Marat quickly blossomed into a radical journalist. Known for his fiery oratory and writing, he emerged as an architect and leader of the bloody Reign of Terror that swept France from June 1793. On July 13th 1793, a young girl named Charlotte Corday, blaming Marat for the mass misery and the steady stream of guillotine victims, visited Marat’s home armed with a 6-inch kitchen knife. Marat was conducting business from his bathtub, where he customarily languished for hours to treat a terrible skin disease he had contracted years earlier while hiding in Paris’s sewers. Charlotte stabbed Marat and he died in his tub. Just four days later, on 17 July 1793, Charlotte Corday, aged 24, went to the guillotine for her crime. During her trial, she stated “I killed one man to save 100,000.”

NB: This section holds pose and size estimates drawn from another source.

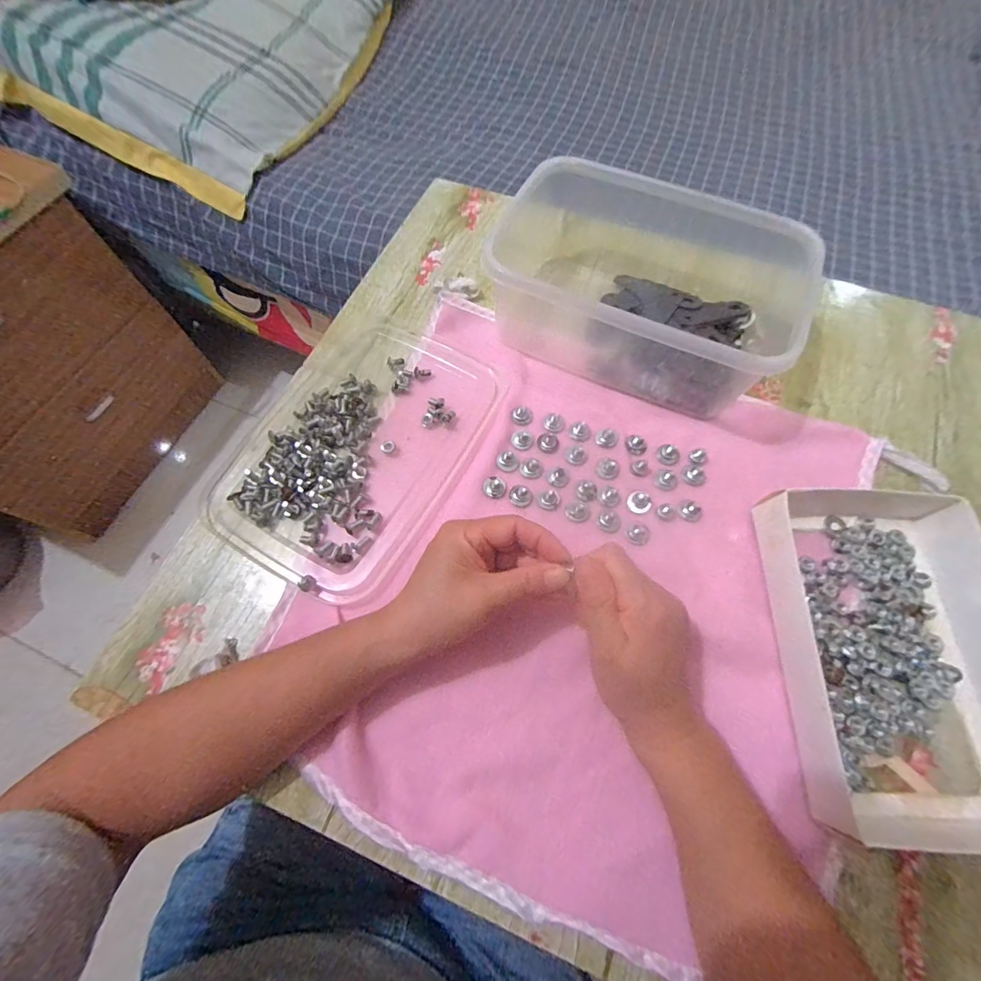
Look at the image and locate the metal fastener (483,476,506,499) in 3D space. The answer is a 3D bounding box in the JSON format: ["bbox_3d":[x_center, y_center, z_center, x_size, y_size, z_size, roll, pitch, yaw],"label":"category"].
[{"bbox_3d":[0.004,-0.004,0.340,0.018,0.009,0.018,0,68,0],"label":"metal fastener"}]

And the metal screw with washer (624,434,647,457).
[{"bbox_3d":[0.121,-0.038,0.354,0.019,0.007,0.019,0,68,0],"label":"metal screw with washer"}]

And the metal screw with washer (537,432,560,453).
[{"bbox_3d":[0.048,-0.040,0.355,0.018,0.007,0.015,20,69,8],"label":"metal screw with washer"}]

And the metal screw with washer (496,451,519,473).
[{"bbox_3d":[0.014,-0.024,0.346,0.017,0.009,0.016,2,68,1],"label":"metal screw with washer"}]

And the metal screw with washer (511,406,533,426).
[{"bbox_3d":[0.027,-0.065,0.367,0.018,0.004,0.018,0,68,0],"label":"metal screw with washer"}]

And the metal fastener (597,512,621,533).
[{"bbox_3d":[0.092,0.024,0.327,0.017,0.008,0.014,-4,68,-2],"label":"metal fastener"}]

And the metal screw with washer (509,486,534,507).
[{"bbox_3d":[0.024,0.003,0.335,0.019,0.011,0.017,9,68,3],"label":"metal screw with washer"}]

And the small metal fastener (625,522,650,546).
[{"bbox_3d":[0.113,0.033,0.323,0.018,0.004,0.017,0,68,0],"label":"small metal fastener"}]

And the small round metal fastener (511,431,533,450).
[{"bbox_3d":[0.027,-0.043,0.358,0.017,0.004,0.017,0,68,0],"label":"small round metal fastener"}]

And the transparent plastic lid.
[{"bbox_3d":[-0.106,-0.040,0.359,0.178,0.018,0.239,25,70,10],"label":"transparent plastic lid"}]

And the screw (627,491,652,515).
[{"bbox_3d":[0.118,0.008,0.330,0.019,0.011,0.018,-38,73,-14],"label":"screw"}]

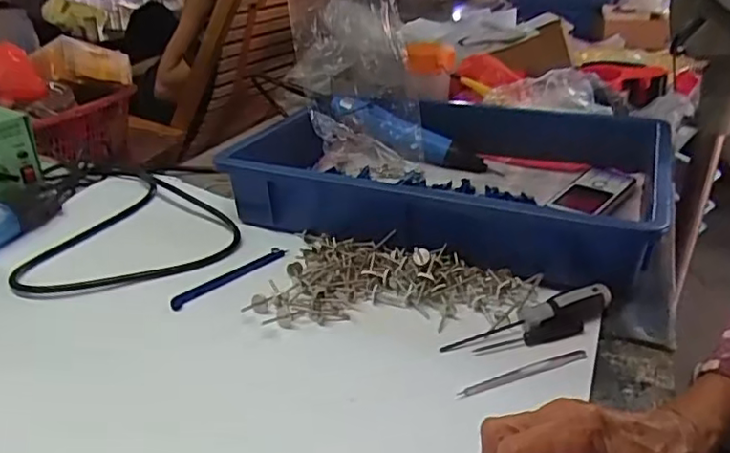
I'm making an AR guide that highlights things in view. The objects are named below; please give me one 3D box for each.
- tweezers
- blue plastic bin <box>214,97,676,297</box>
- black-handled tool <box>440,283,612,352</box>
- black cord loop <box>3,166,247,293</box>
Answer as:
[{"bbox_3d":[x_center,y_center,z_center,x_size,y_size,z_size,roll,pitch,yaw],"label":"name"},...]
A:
[{"bbox_3d":[0.113,0.103,0.440,0.107,0.004,0.007,-12,30,-19],"label":"tweezers"},{"bbox_3d":[0.086,-0.066,0.678,0.425,0.079,0.294,11,31,23],"label":"blue plastic bin"},{"bbox_3d":[0.127,0.069,0.479,0.143,0.024,0.015,-9,29,-12],"label":"black-handled tool"},{"bbox_3d":[-0.220,-0.007,0.651,0.188,0.017,0.266,0,29,4],"label":"black cord loop"}]

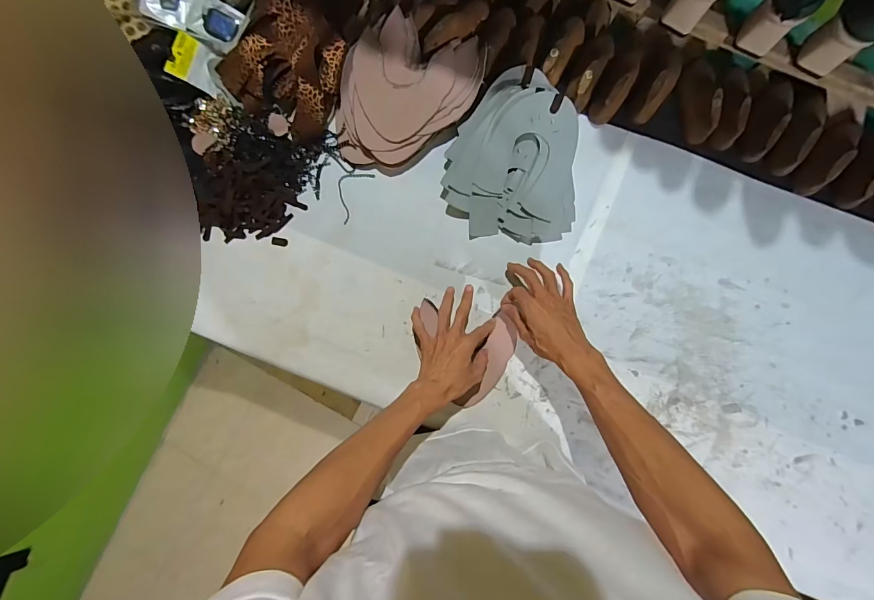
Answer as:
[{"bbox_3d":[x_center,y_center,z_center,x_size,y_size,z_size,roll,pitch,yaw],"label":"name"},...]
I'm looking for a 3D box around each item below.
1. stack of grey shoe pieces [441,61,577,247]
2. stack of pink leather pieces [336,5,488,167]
[{"bbox_3d":[0.113,-0.223,0.601,0.203,0.091,0.251,0,87,3],"label":"stack of grey shoe pieces"},{"bbox_3d":[-0.051,-0.330,0.631,0.212,0.055,0.242,23,88,5],"label":"stack of pink leather pieces"}]

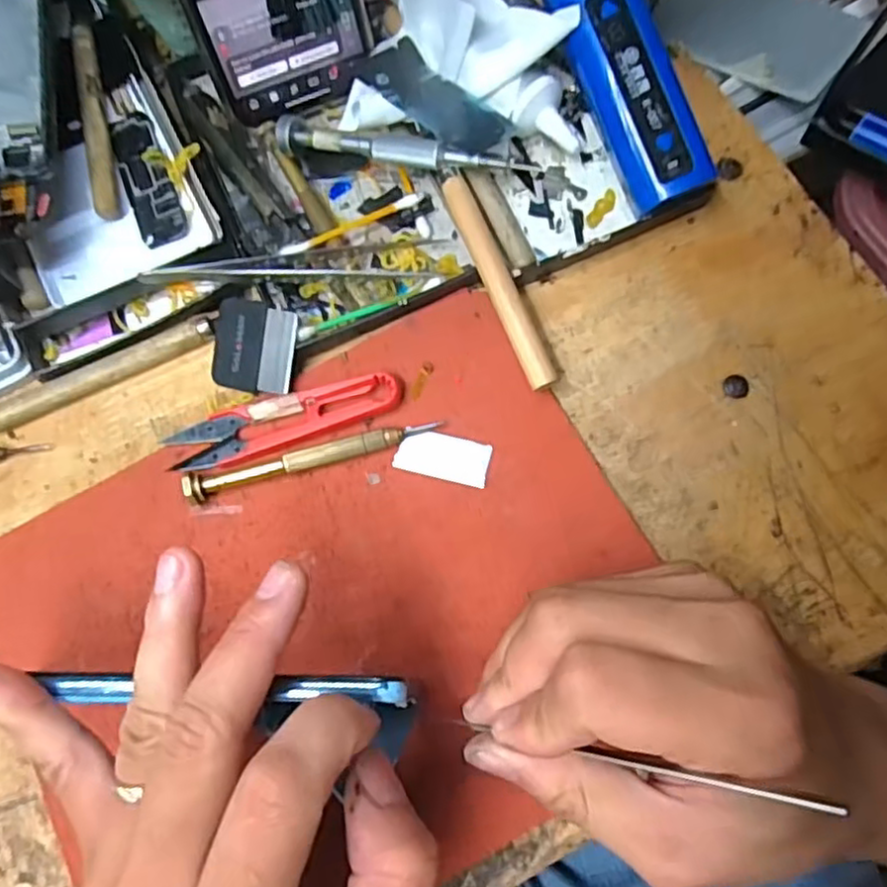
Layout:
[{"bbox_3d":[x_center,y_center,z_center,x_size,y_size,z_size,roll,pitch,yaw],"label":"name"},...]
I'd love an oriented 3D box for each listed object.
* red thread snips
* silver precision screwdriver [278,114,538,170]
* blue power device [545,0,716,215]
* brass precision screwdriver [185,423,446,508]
[{"bbox_3d":[-0.067,-0.010,0.292,0.101,0.009,0.022,-15,75,-1],"label":"red thread snips"},{"bbox_3d":[-0.019,-0.125,0.296,0.118,0.008,0.015,15,78,17],"label":"silver precision screwdriver"},{"bbox_3d":[0.072,-0.160,0.284,0.032,0.024,0.124,-26,96,-5],"label":"blue power device"},{"bbox_3d":[-0.054,0.005,0.287,0.105,0.011,0.010,-17,75,-1],"label":"brass precision screwdriver"}]

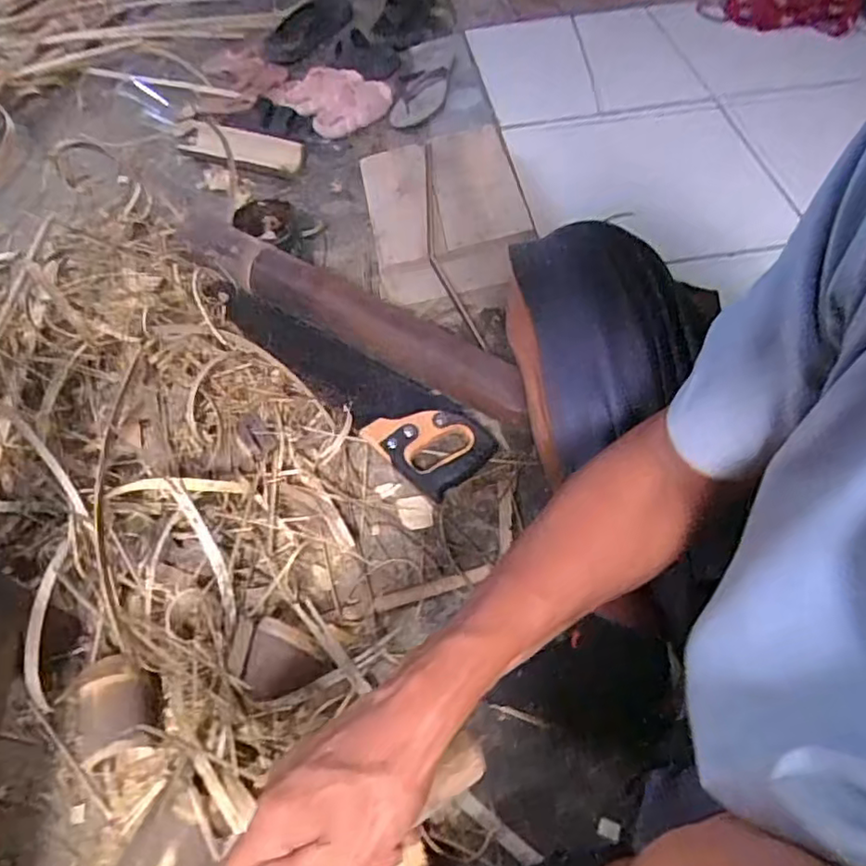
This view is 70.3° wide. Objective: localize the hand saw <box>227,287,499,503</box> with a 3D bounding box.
[{"bbox_3d":[-0.110,-0.066,0.817,0.415,0.039,0.132,35,63,8],"label":"hand saw"}]

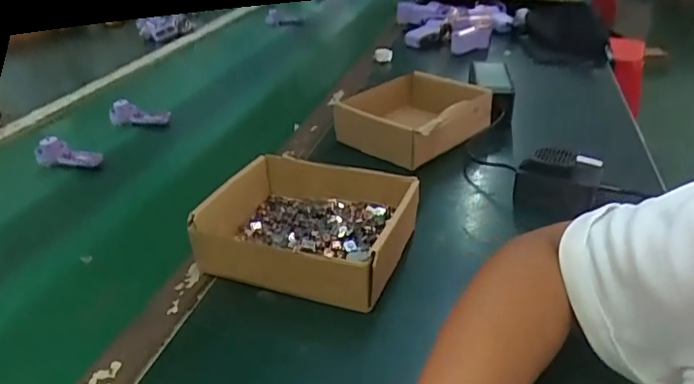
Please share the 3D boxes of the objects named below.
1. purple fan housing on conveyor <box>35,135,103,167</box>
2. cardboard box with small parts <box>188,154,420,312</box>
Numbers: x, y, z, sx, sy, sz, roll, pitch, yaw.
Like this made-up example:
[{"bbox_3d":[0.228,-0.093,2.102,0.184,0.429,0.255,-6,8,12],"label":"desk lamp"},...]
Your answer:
[{"bbox_3d":[-0.355,-0.050,0.685,0.094,0.030,0.030,11,33,23],"label":"purple fan housing on conveyor"},{"bbox_3d":[-0.037,0.028,0.492,0.179,0.054,0.147,8,32,19],"label":"cardboard box with small parts"}]

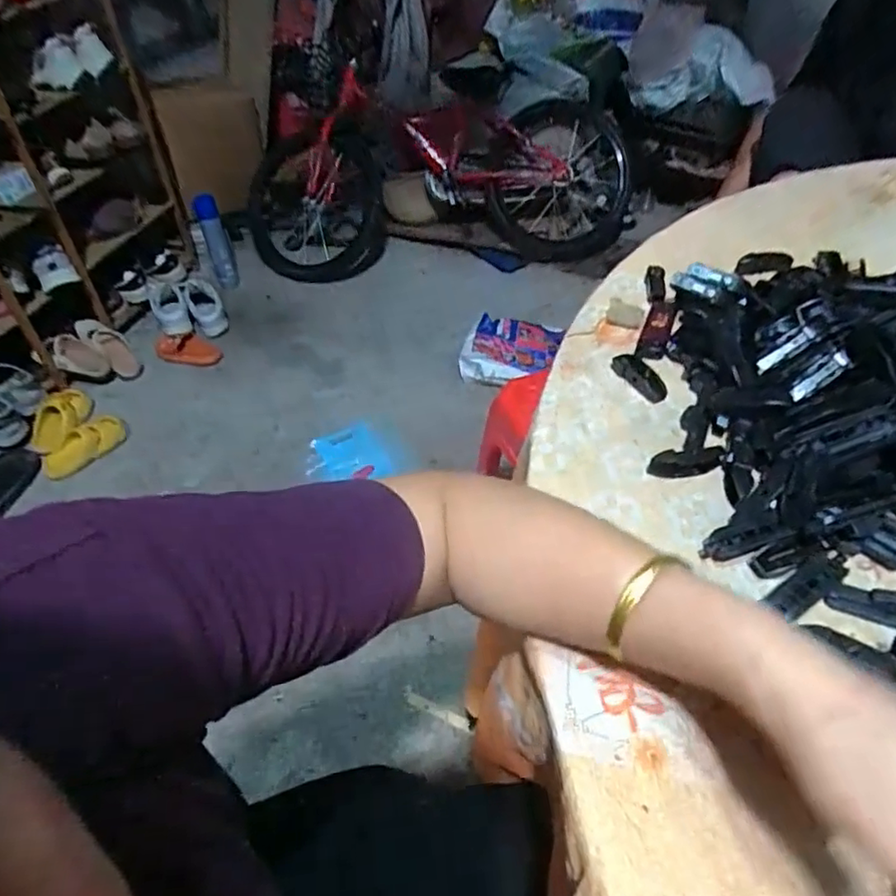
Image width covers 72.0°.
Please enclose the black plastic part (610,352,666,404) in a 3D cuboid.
[{"bbox_3d":[0.149,-0.057,0.480,0.019,0.012,0.053,-23,48,-17],"label":"black plastic part"}]

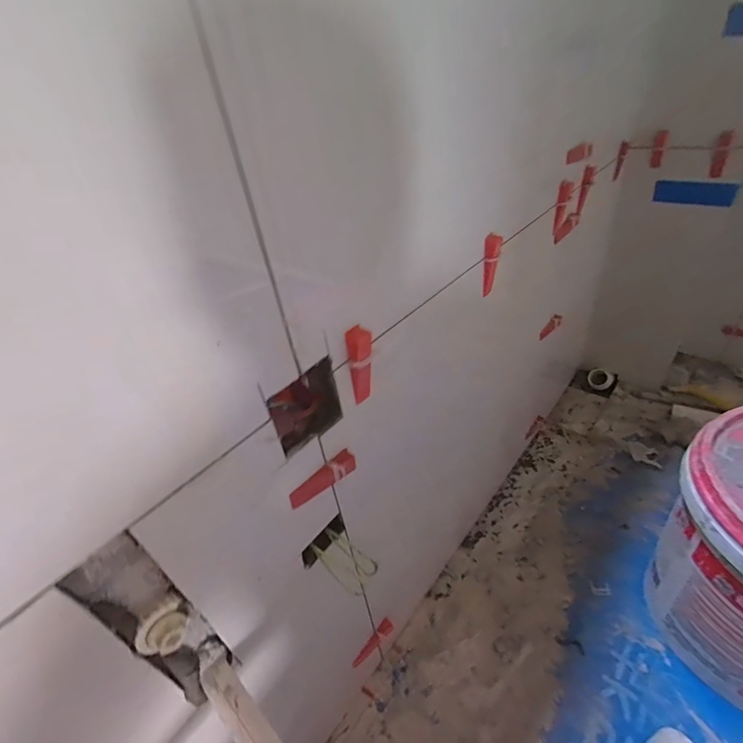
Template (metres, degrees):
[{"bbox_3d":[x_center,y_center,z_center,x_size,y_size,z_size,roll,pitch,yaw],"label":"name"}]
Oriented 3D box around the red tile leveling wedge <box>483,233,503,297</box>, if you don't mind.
[{"bbox_3d":[0.152,-0.133,0.518,0.020,0.083,0.017,5,39,18],"label":"red tile leveling wedge"}]

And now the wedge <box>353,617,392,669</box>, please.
[{"bbox_3d":[0.003,0.417,0.622,0.016,0.017,0.077,26,49,37],"label":"wedge"}]

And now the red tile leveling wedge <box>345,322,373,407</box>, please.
[{"bbox_3d":[-0.009,-0.004,0.378,0.024,0.080,0.016,-34,44,-30],"label":"red tile leveling wedge"}]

Yes, Charlotte Corday was a hero in Britain. Look how lovely she looks before a dour revolutionary tribunal in James Gillray’s etching of her trial. The heroic Charlotte la Cordé, upon her trial, at the bar of the revolutionary tribunal of Paris, July 17, 1793, by James Gillray, ublished 19 July 1793.
Marat's murder was hot news in its day, and Staffordshire potters have forever captured the moment in clay. Lakin and Poole's figure group is a time capsule, reminding us of an event that might otherwise be forgotten.